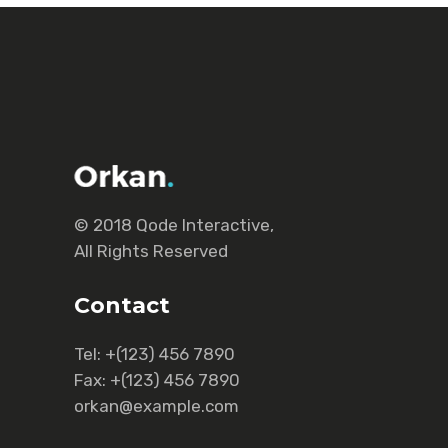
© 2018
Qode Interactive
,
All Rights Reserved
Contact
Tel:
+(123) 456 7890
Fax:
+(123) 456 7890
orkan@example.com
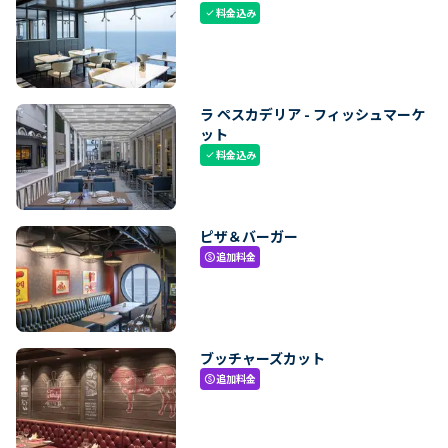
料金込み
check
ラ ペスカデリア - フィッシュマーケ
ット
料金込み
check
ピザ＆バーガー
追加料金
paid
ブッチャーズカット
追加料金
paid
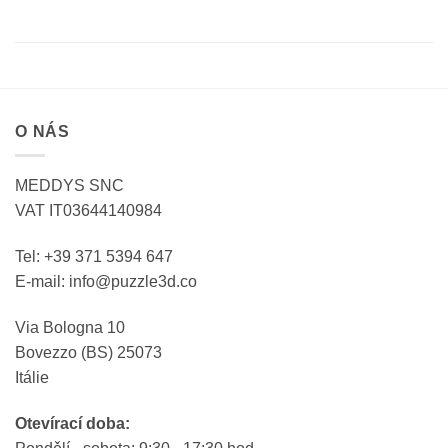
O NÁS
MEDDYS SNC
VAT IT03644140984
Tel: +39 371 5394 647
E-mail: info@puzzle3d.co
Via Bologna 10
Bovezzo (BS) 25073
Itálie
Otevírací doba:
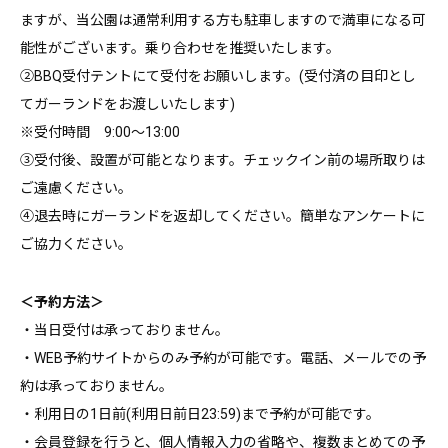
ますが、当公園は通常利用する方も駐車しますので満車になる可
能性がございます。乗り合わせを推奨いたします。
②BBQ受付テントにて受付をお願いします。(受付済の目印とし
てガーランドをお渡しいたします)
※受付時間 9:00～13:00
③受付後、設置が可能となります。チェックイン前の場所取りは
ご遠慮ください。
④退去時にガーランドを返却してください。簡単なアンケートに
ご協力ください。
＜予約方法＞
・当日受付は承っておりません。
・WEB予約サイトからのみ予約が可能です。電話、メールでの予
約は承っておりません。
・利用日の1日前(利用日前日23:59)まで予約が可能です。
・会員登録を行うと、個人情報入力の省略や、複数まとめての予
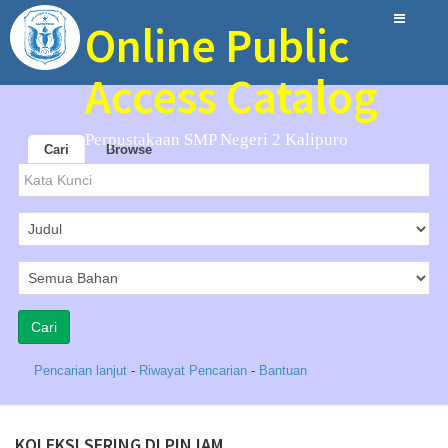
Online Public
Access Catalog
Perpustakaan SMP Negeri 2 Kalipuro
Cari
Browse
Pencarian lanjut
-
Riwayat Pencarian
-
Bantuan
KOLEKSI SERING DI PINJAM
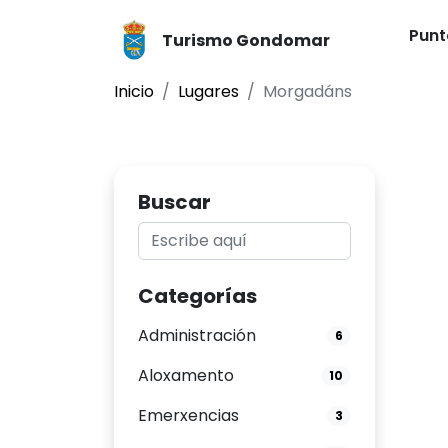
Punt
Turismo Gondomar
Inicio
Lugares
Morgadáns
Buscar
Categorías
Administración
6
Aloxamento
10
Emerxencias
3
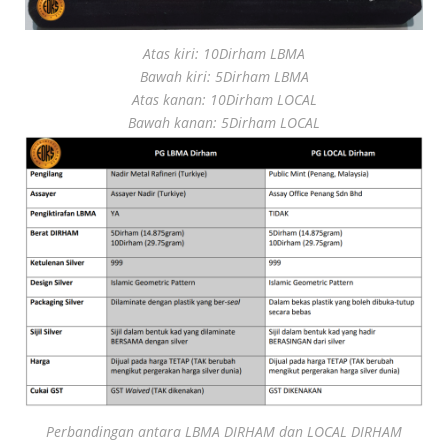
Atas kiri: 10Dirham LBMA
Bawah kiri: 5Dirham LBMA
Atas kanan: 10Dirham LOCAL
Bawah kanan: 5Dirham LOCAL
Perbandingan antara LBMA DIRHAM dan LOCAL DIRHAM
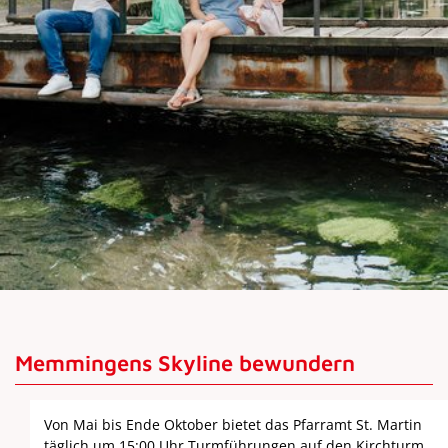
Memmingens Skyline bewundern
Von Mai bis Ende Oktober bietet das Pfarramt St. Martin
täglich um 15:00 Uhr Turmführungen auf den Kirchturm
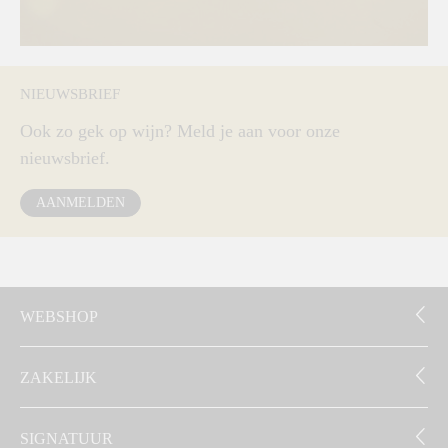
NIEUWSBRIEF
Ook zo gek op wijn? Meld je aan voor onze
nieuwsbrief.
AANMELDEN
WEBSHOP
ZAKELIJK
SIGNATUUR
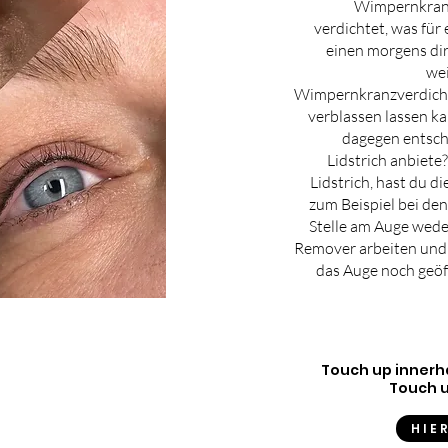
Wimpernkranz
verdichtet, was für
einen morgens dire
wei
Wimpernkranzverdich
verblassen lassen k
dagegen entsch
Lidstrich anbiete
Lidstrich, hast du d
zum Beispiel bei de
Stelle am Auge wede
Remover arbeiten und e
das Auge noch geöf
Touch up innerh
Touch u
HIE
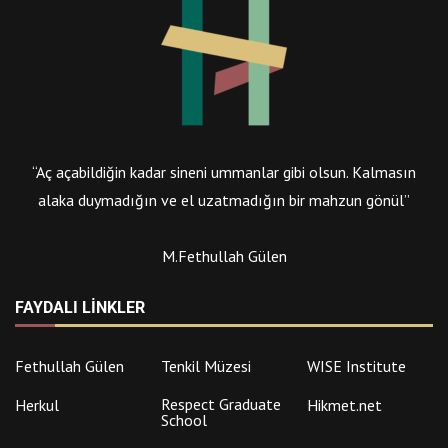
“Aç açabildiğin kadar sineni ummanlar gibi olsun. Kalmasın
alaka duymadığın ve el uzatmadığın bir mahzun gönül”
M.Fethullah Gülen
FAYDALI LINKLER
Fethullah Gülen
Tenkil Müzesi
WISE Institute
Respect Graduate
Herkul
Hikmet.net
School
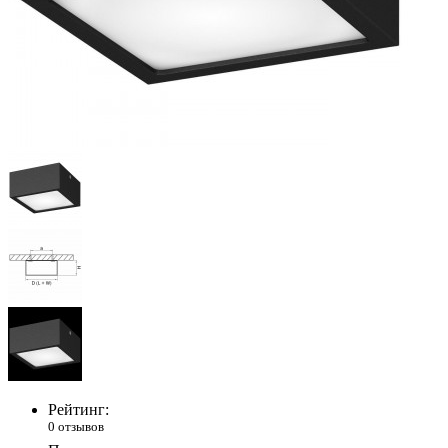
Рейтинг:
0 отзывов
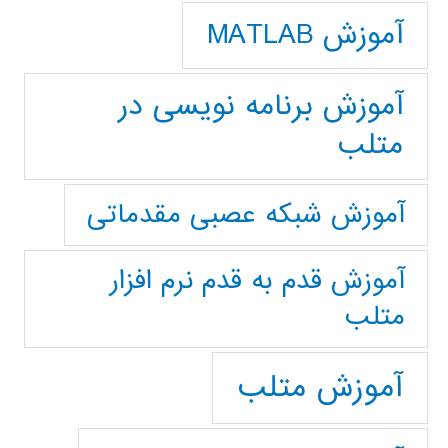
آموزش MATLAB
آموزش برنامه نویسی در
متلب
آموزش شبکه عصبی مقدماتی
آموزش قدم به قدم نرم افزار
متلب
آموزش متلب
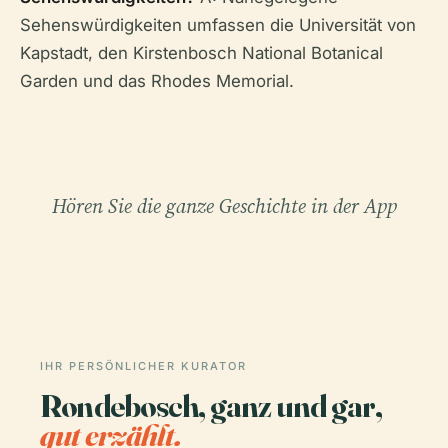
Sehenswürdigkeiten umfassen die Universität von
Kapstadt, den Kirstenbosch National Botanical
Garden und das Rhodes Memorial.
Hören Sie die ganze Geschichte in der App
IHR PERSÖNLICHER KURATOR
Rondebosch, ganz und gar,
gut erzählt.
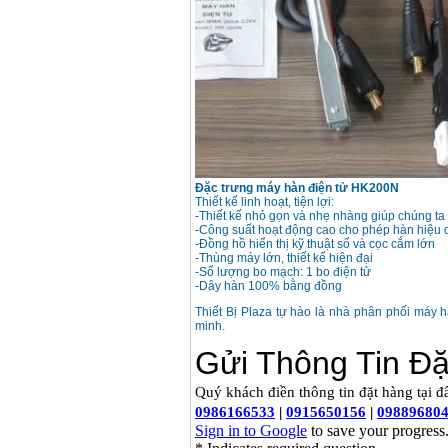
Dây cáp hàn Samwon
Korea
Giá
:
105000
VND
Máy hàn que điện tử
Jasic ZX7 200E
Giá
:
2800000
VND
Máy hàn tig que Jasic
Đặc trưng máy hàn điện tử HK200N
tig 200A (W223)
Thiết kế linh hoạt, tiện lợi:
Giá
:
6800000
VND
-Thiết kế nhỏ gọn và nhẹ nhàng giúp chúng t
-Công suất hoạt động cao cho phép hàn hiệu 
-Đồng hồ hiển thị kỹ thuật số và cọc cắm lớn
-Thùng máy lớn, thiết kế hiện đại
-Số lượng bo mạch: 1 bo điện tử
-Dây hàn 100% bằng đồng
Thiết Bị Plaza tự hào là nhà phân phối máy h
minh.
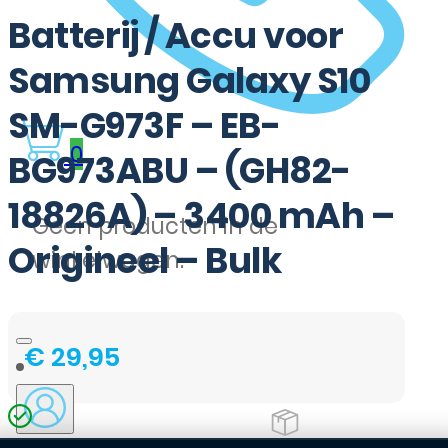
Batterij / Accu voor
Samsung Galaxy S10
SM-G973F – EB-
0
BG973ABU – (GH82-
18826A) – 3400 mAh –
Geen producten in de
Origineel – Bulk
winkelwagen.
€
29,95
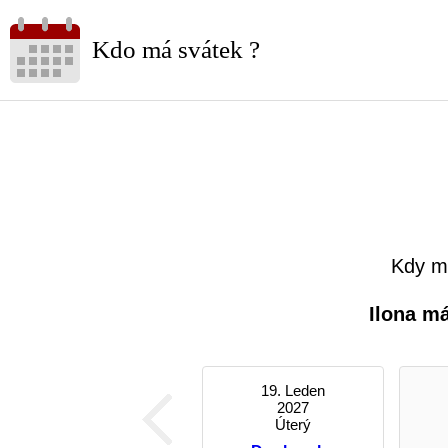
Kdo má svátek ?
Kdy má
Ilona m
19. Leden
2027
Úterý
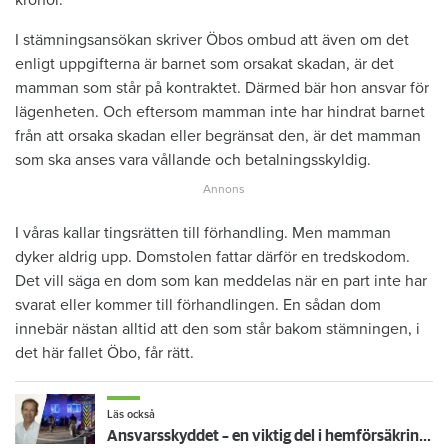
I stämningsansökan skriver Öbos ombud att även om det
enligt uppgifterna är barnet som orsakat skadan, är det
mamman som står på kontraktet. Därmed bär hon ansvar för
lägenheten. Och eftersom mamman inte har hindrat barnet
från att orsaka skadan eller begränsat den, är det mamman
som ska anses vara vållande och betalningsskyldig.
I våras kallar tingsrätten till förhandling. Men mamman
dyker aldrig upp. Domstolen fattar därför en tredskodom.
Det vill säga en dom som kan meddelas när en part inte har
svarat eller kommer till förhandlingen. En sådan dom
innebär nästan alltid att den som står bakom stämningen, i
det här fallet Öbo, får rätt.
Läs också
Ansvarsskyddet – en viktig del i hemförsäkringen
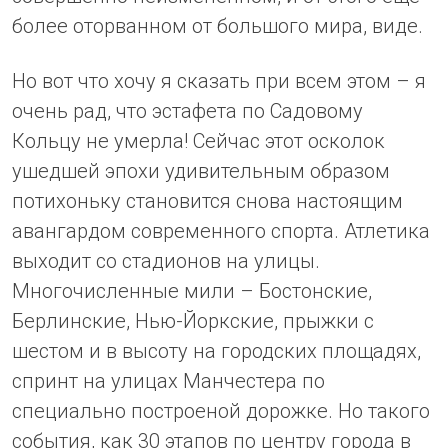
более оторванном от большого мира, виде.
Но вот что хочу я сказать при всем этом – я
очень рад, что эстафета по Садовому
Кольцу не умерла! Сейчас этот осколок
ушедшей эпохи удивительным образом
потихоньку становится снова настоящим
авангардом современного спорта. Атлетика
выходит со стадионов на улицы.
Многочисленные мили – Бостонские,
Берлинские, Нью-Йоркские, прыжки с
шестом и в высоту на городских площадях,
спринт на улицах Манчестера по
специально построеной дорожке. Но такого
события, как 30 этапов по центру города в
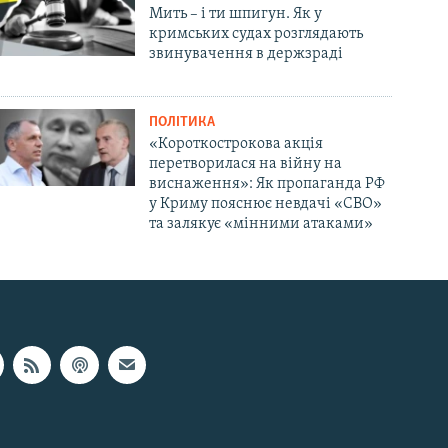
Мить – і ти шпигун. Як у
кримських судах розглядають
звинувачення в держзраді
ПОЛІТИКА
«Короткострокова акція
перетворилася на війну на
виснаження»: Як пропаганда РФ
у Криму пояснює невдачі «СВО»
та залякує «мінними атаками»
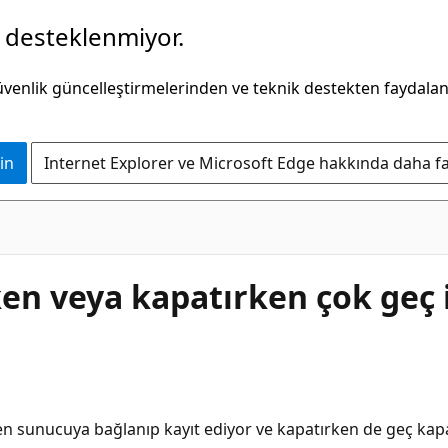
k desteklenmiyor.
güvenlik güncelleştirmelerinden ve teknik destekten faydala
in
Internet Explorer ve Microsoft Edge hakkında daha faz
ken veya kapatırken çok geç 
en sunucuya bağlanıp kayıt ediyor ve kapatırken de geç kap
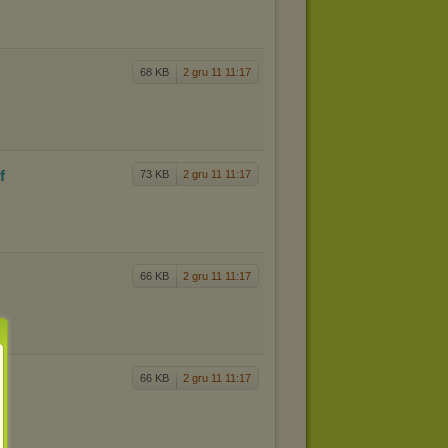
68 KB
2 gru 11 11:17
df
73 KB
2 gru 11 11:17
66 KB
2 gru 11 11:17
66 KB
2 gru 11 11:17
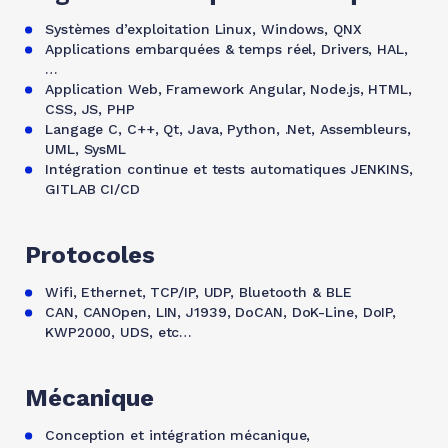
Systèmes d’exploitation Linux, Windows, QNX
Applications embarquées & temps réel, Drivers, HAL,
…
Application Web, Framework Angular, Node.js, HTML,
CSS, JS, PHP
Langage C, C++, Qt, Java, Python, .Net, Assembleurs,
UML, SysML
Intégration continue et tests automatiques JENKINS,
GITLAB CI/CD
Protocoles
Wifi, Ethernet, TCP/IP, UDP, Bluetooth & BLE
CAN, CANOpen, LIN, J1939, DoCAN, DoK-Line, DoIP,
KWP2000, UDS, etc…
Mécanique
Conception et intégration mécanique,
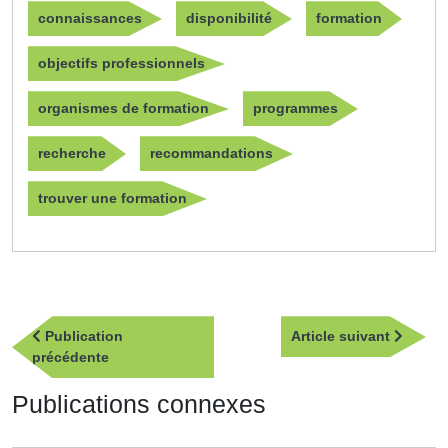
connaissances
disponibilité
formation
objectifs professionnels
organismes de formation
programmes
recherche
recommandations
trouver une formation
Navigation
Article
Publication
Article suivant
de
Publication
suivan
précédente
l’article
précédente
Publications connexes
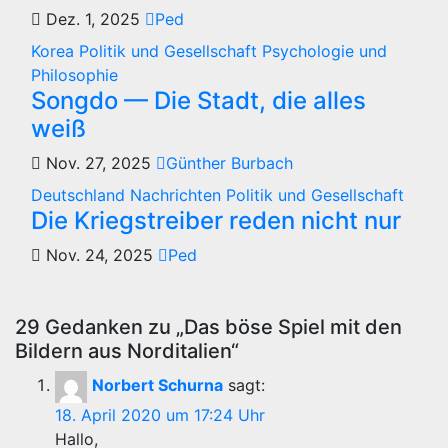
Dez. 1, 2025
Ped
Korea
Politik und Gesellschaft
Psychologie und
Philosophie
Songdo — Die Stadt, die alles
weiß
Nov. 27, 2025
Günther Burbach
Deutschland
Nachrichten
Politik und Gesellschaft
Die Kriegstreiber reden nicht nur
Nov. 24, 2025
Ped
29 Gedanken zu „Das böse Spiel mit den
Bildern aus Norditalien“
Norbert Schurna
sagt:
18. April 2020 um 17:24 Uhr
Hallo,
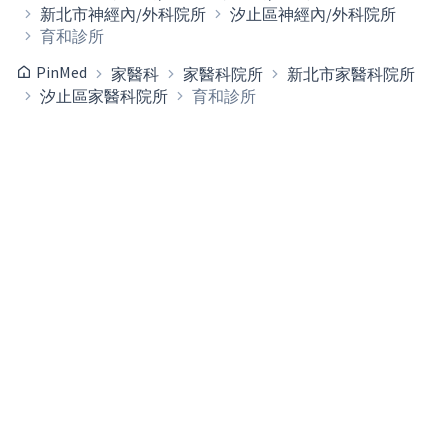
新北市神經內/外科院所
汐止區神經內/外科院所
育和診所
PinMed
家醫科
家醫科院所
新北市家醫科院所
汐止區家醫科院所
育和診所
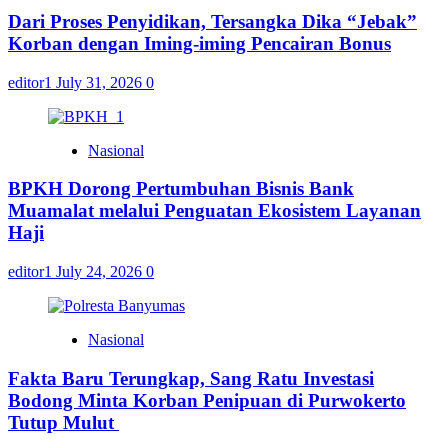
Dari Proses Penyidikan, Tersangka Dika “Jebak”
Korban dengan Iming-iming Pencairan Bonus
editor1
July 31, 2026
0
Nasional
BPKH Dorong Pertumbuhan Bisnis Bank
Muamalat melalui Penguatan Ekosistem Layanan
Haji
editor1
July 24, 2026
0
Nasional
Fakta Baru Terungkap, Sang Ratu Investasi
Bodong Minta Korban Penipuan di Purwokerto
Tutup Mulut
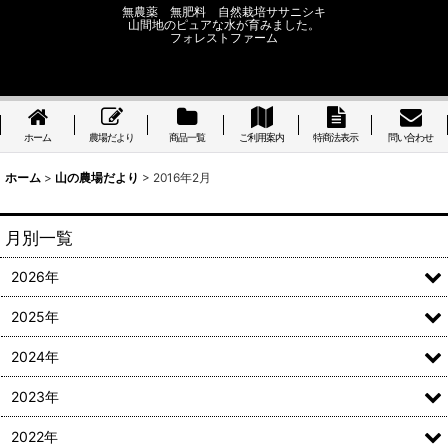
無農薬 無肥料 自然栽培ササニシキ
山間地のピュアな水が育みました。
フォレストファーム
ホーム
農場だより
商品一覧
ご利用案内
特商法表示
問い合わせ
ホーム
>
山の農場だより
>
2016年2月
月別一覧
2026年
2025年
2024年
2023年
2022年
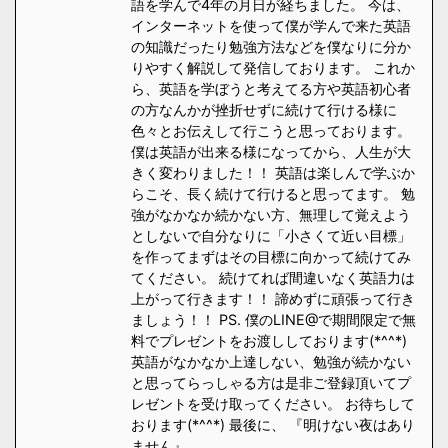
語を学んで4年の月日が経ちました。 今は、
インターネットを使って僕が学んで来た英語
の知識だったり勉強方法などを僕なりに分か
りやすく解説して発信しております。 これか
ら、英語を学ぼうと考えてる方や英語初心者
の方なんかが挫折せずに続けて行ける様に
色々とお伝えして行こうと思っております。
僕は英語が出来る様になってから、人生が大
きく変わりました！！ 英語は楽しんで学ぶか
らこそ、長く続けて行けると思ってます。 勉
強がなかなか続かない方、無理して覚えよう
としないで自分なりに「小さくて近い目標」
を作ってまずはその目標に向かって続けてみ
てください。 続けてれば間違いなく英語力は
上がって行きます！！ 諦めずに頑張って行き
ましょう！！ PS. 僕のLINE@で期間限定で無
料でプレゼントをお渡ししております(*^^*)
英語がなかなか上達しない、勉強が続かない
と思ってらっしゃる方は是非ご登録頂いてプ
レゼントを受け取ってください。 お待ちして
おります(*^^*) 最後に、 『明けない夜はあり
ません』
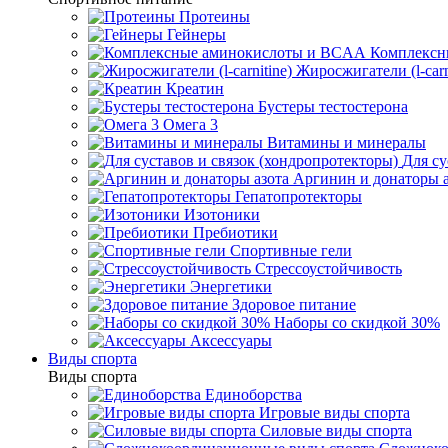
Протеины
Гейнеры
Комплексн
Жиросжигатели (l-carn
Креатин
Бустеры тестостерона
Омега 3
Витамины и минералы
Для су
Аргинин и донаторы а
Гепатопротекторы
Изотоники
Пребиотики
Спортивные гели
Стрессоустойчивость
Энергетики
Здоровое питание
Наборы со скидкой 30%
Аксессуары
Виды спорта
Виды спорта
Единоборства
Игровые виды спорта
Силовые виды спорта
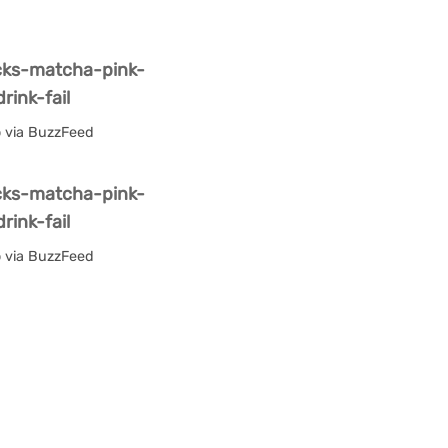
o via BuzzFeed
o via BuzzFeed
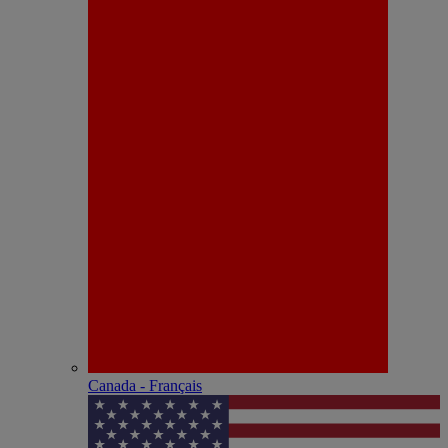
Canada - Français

============

* [What is required] Say again, exactly, only those lines of the records that run from the start through the line with "Access Catalog". Pictures are to be skipped.

* [Exercise result]
© 2018
Qode Interactive
,
All Rights Reserved
Contact
Tel:
+(123) 456 7890
Fax:
+(123) 456 7890
orkan@example.com
料金込み
check
ラ ペスカデリア - フィッシュマーケ
ット
料金込み
check
ピザ＆バーガー
追加料金
paid
ブッチャーズカット
追加料金
paid
O NÁS
MEDDYS SNC
VAT IT03644140984
Tel: +39 371 5394 647
E-mail: info@puzzle3d.co
Via Bologna 10
Bovezzo (BS) 25073
Itálie
Otevírací doba:
ますが、当公園は通常利用する方も駐車しますので満車になる可
能性がございます。乗り合わせを推奨いたします。
②BBQ受付テントにて受付をお願いします。(受付済の目印とし
てガーランドをお渡しいたします)
※受付時間 9:00～13:00
③受付後、設置が可能となります。チェックイン前の場所取りは
ご遠慮ください。
④退去時にガーランドを返却してください。簡単なアンケートに
ご協力ください。
＜予約方法＞
・当日受付は承っておりません。
・WEB予約サイトからのみ予約が可能です。電話、メールでの予
約は承っておりません。
・利用日の1日前(利用日前日23:59)まで予約が可能です。
・会員登録を行うと、個人情報入力の省略や、複数まとめての予
Online Public
Access Catalog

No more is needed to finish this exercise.